## SET TASK 1
Rewrite the rows starting at the line that contains "name author: (Sw.) Gould & C.A. Clark" and continuing through the last row, changing "locality" to "site" and leaving everything else as it is. Omit the pictures from your answer.

## SELECTED PASSAGE
UX design and the case for illustration

A UX designer's process more or less follows this formula: interpret user research, make design decisions, then apply a visual language. The 'visual language' part of the process is often based on the brand elements or guidelines that we're given to work with — we choose a button style and a font colour, a type hierarchy and a set of icons, but sometimes this is not enough.

Illustration is something I often use in my design work as it can be a useful tool to solve design problems. In general, it's a powerful tool in design, but I also believe it can be an especially brilliant specialism in the realm of UX design, especially when we apply UX thinking to illustration practice.

We've started to tailor illustration specifically for digital experiences, making them more usable, more memorable and generally more awesome — and the results have been incredible. What follows is why I believe illustration has such a positive effect, and tips for when it should be considered during a design process.

Illustration is a visual aid to the UI 

People are skim readers! Be honest — how often do you take the time to read the three main features of a service on a website homepage? Similarly, how often do you read through the entire tutorial section of an app?

When I land on a web page for the first time I do an up-down-speed-scroll to get an overall impression. If I can’t work out roughly what the company is based on in this initial swipe, I’m not necessarily sticking around. Harsh, I know — but at this stage of a user's journey, time and attention spans are incredibly short and investment is low.

Illustration is an efficient way to convey a piece of information or a concept at just a glance, so it can provide a nice solution to this problem. Illustration works especially well when your service is relatively complex — the use of metaphor is a common way of explaining a concept in illustrative practices. For more about why illustration is so great, check out 'Let's talk about illustration' by Emily Trotter.

## ENTRIES SHOWN
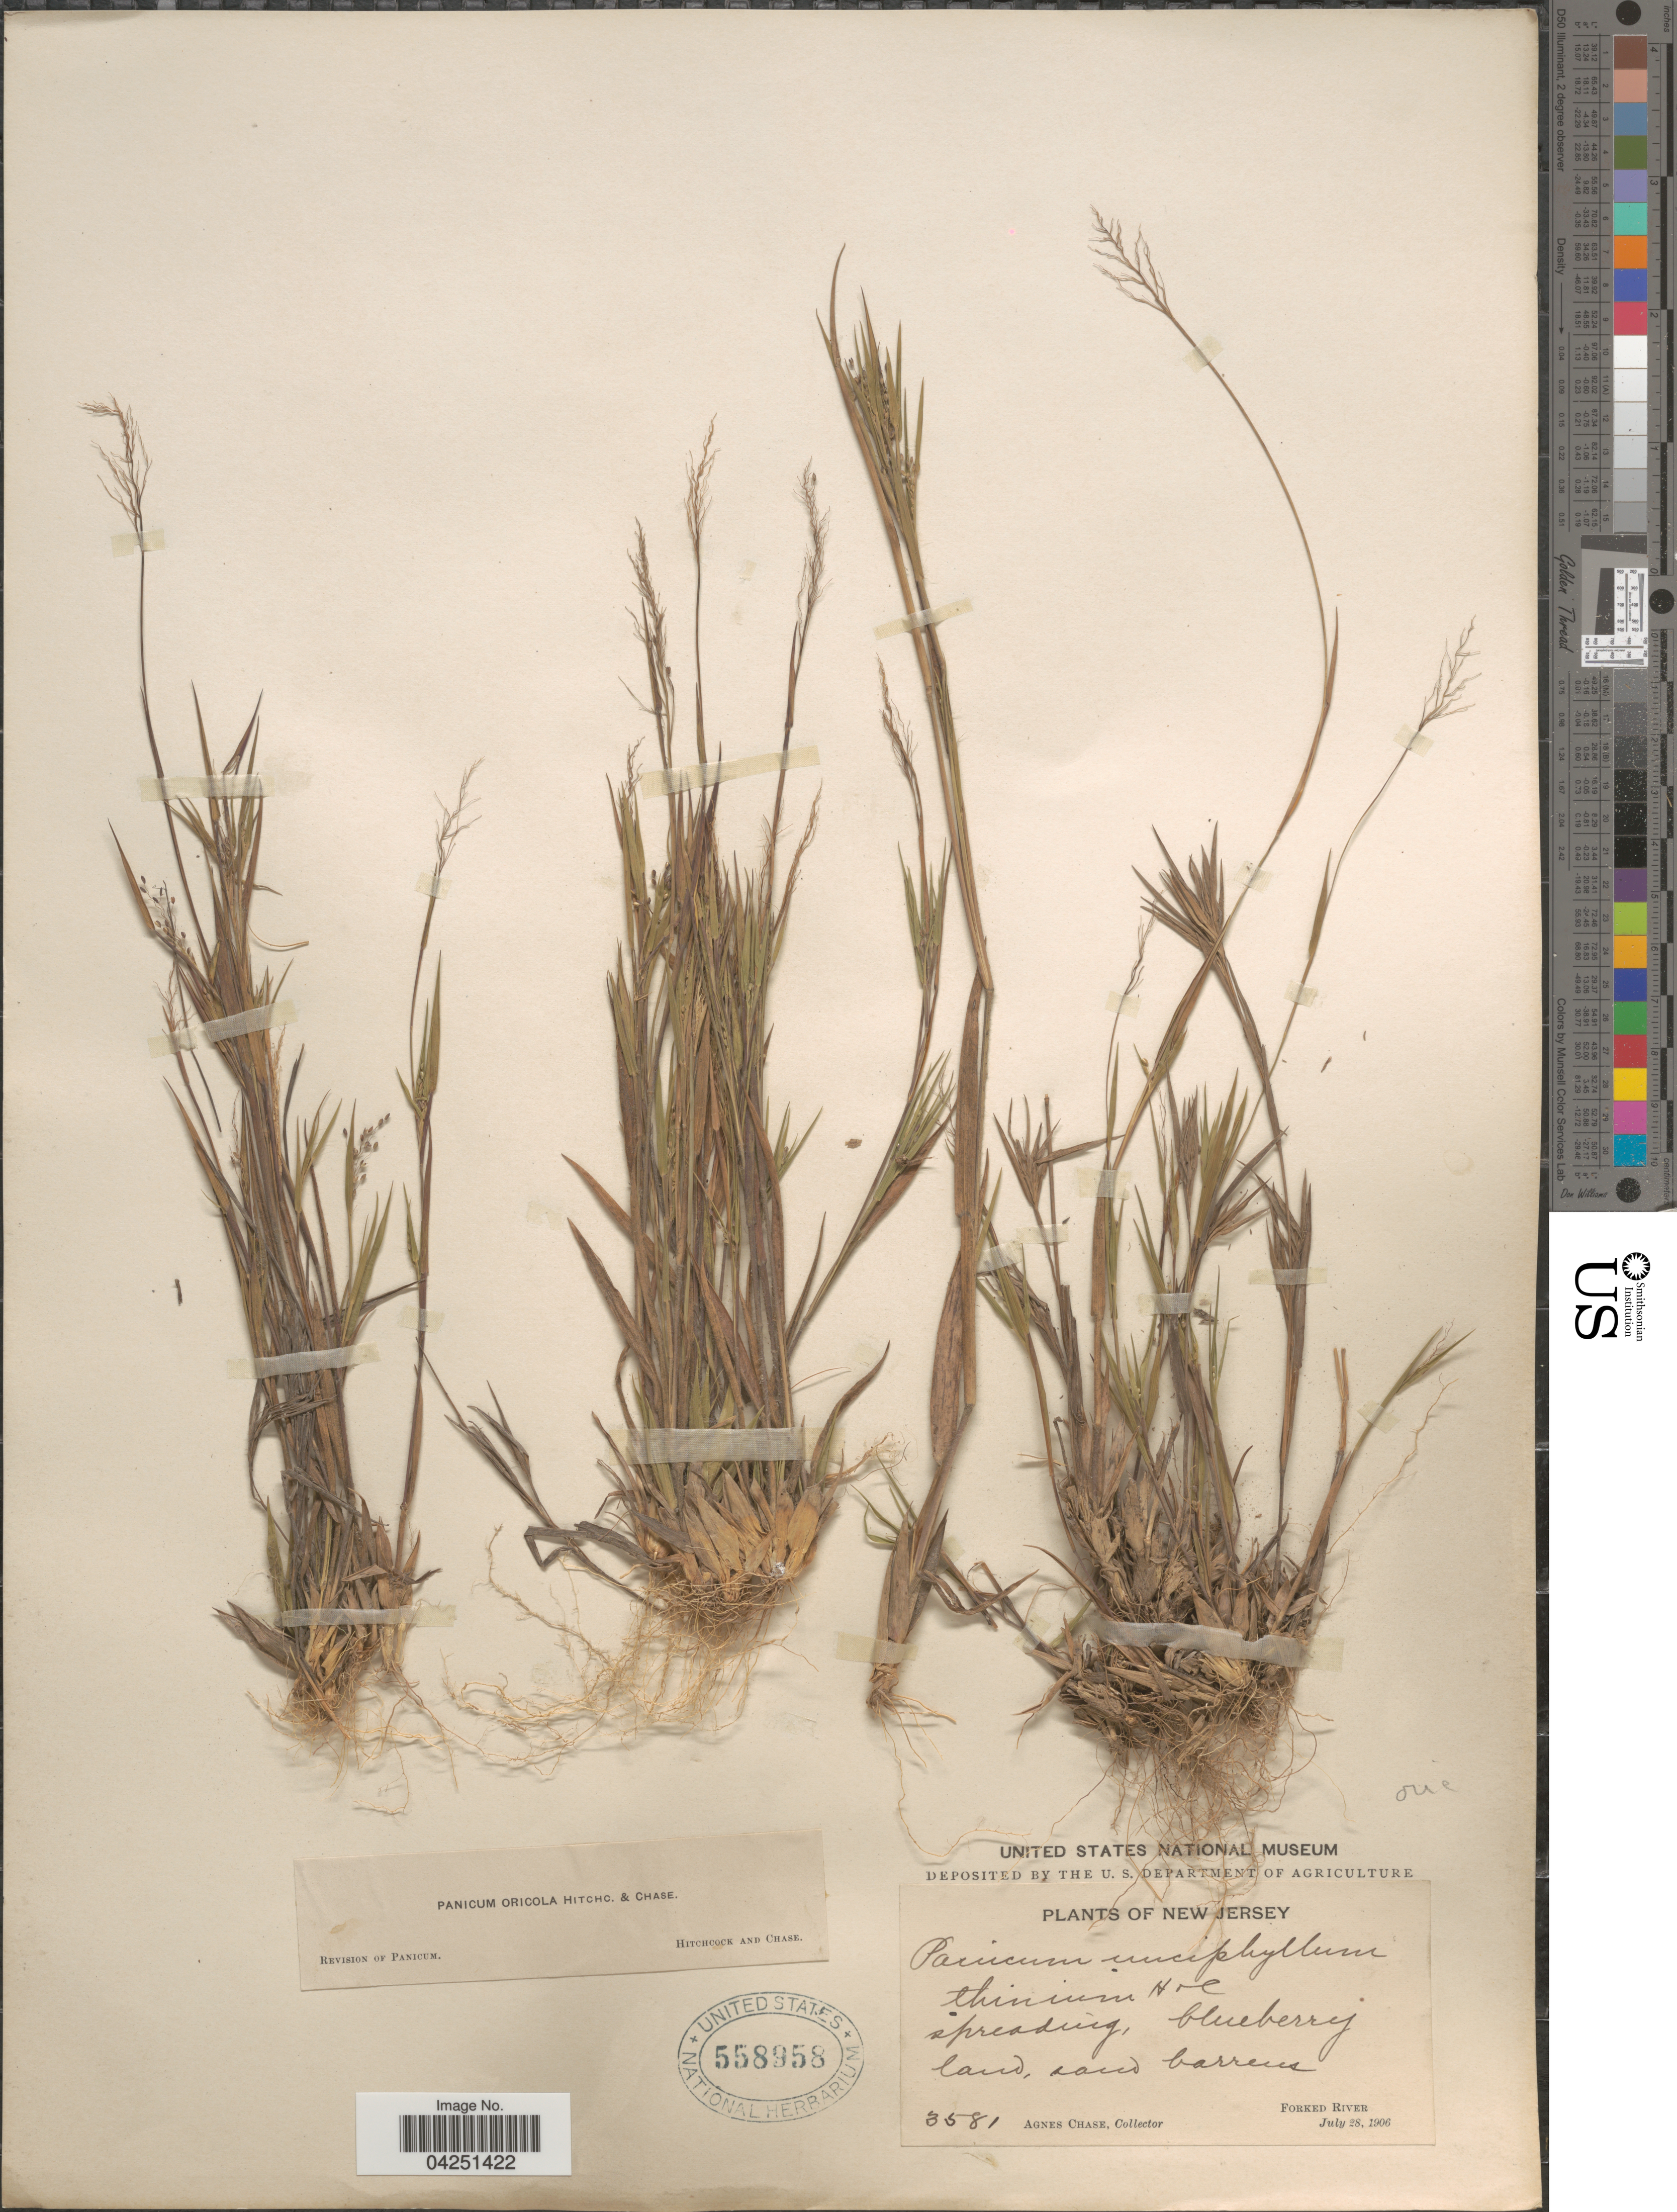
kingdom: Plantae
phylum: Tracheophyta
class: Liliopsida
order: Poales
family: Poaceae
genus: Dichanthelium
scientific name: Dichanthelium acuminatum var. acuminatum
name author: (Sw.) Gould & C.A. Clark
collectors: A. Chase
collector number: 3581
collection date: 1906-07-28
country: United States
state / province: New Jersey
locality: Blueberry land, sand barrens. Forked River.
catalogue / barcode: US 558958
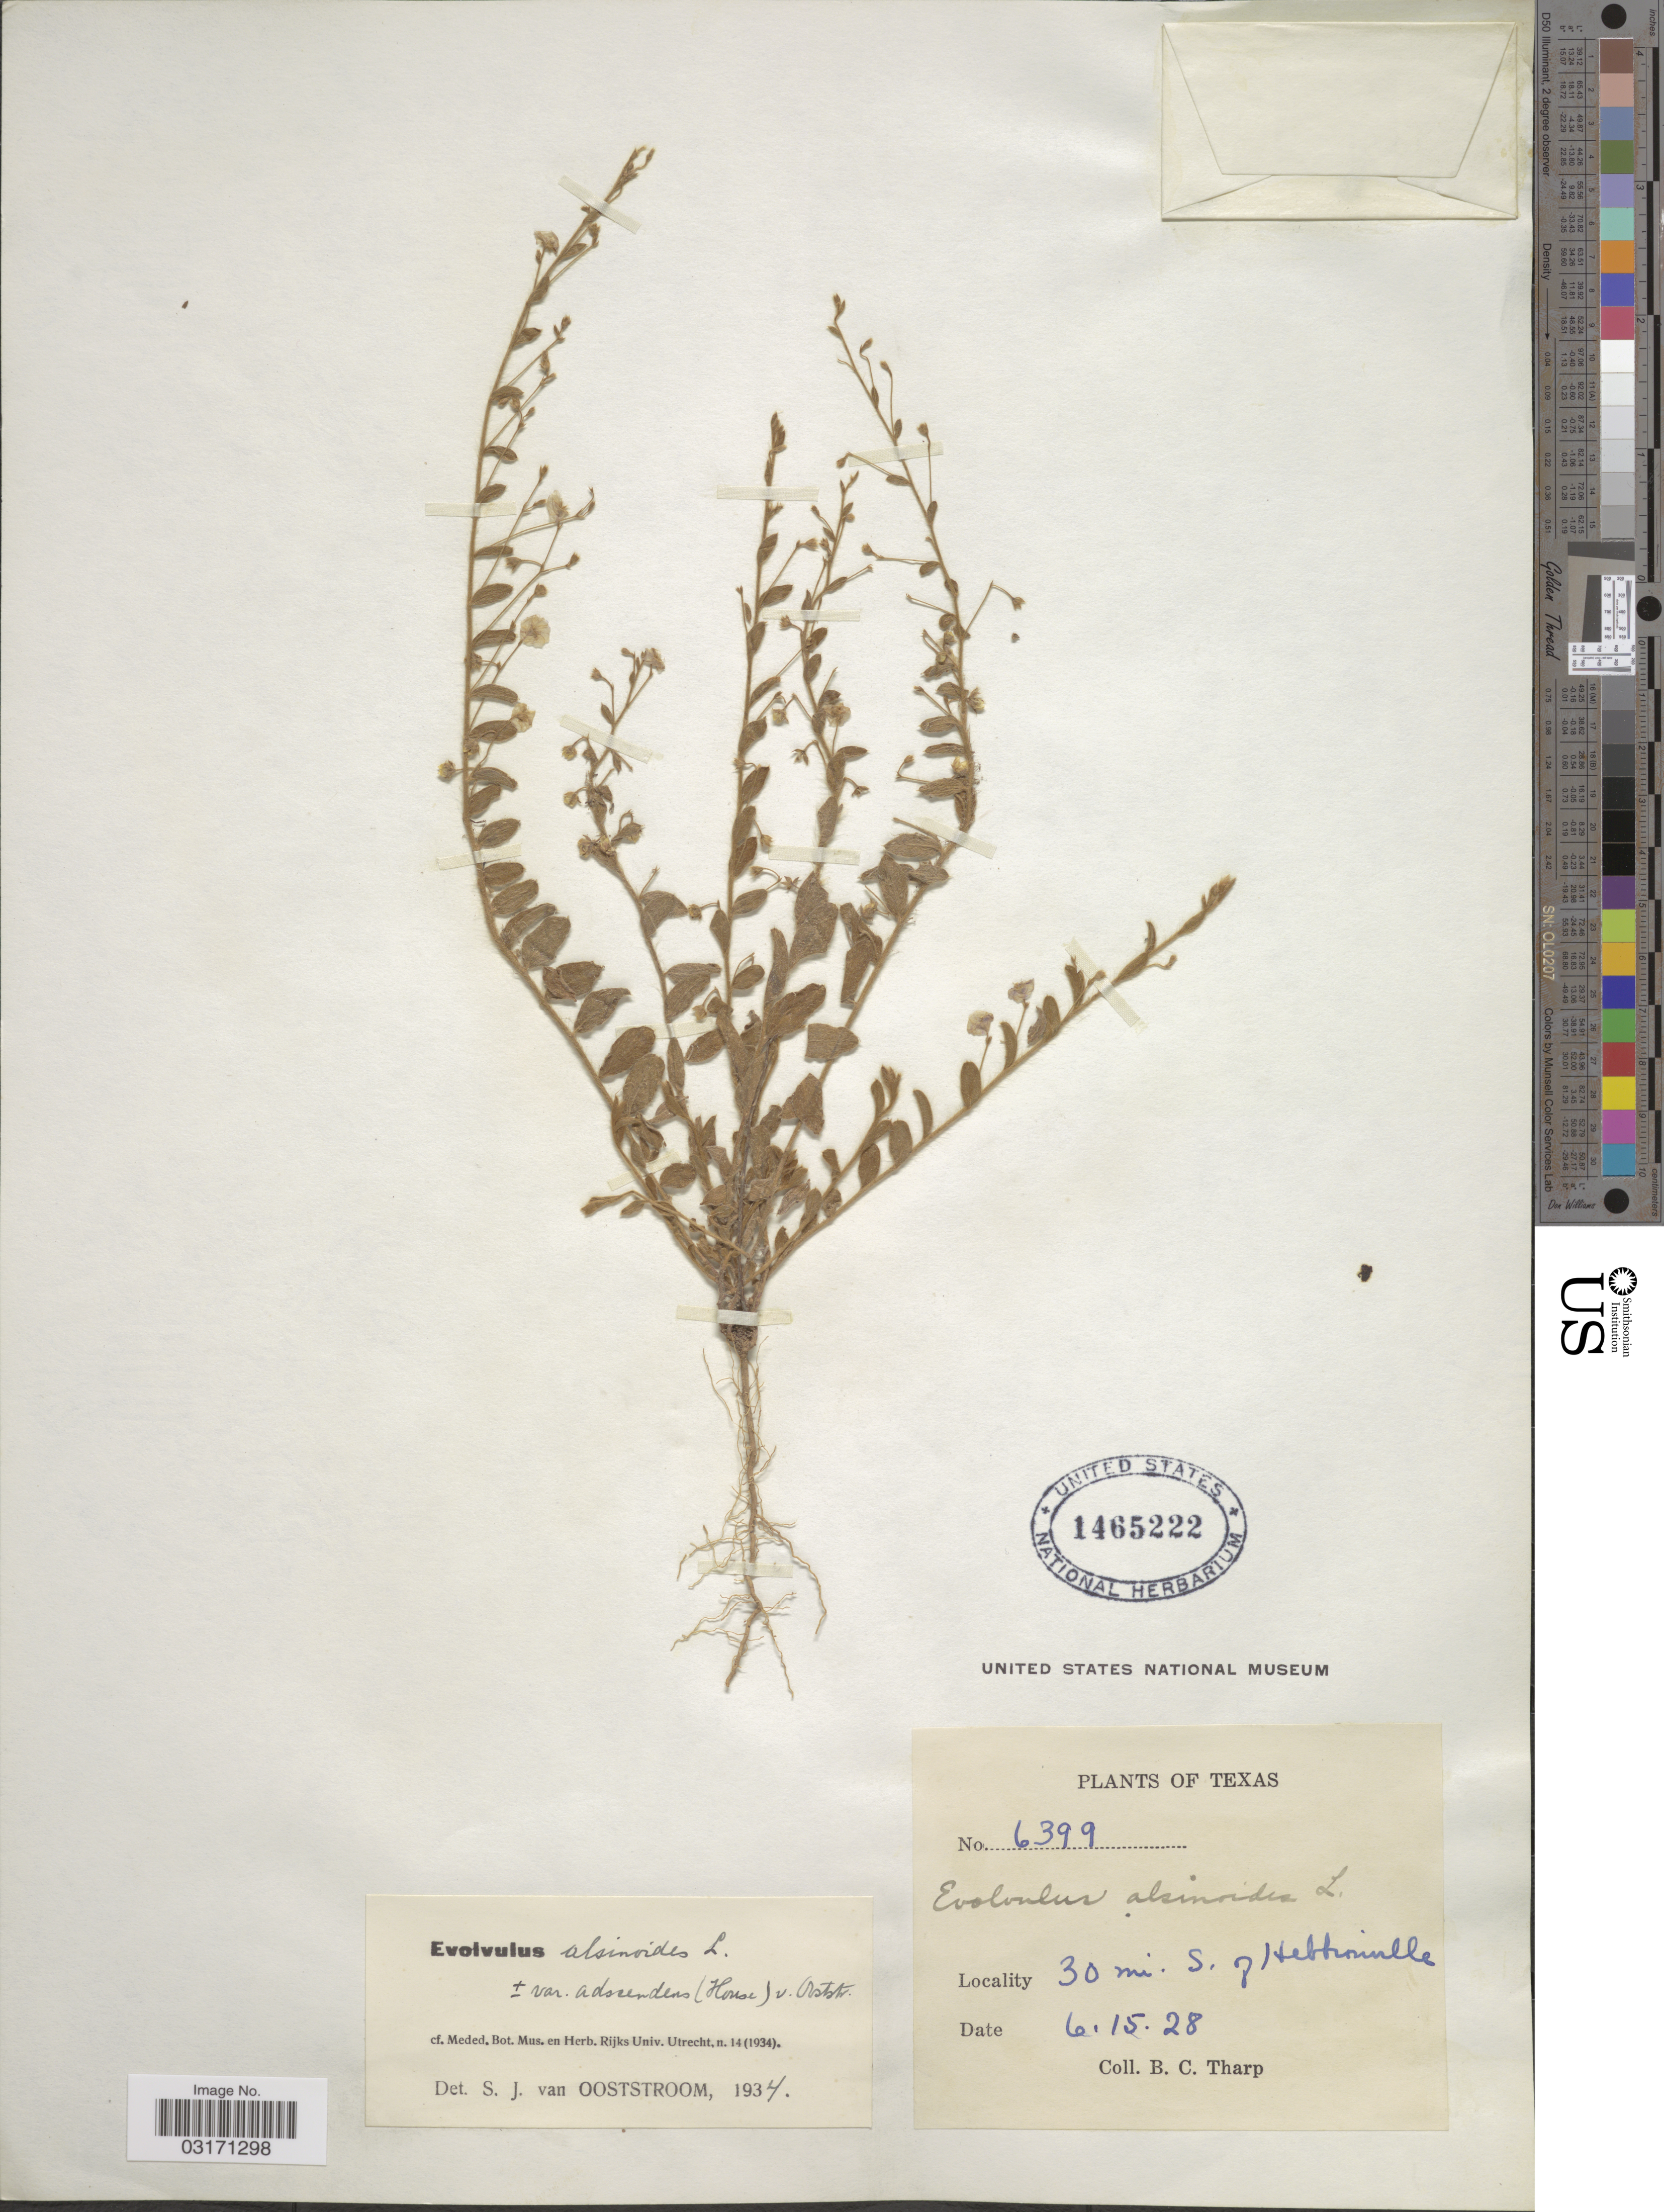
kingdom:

## SET TASK 2
Answer these questions about the piece on UX design and illustration:
(a) After interpreting user research and making design decisions, what does a UX designer apply?
(b) What does the writer do on first landing on a web page?
(c) According to the piece, when does illustration work especially well?

## WRITTEN ANSWER 1
name author: (Sw.) Gould & C.A. Clark
collectors: A. Chase
collector number: 3581
collection date: 1906-07-28
country: United States
state / province: New Jersey
site: Blueberry land, sand barrens. Forked River.
catalogue / barcode: US 558958
kingdom:

## WRITTEN ANSWER 2
(a) A visual language.
(b) An up-down-speed-scroll to get an overall impression.
(c) When the service is relatively complex.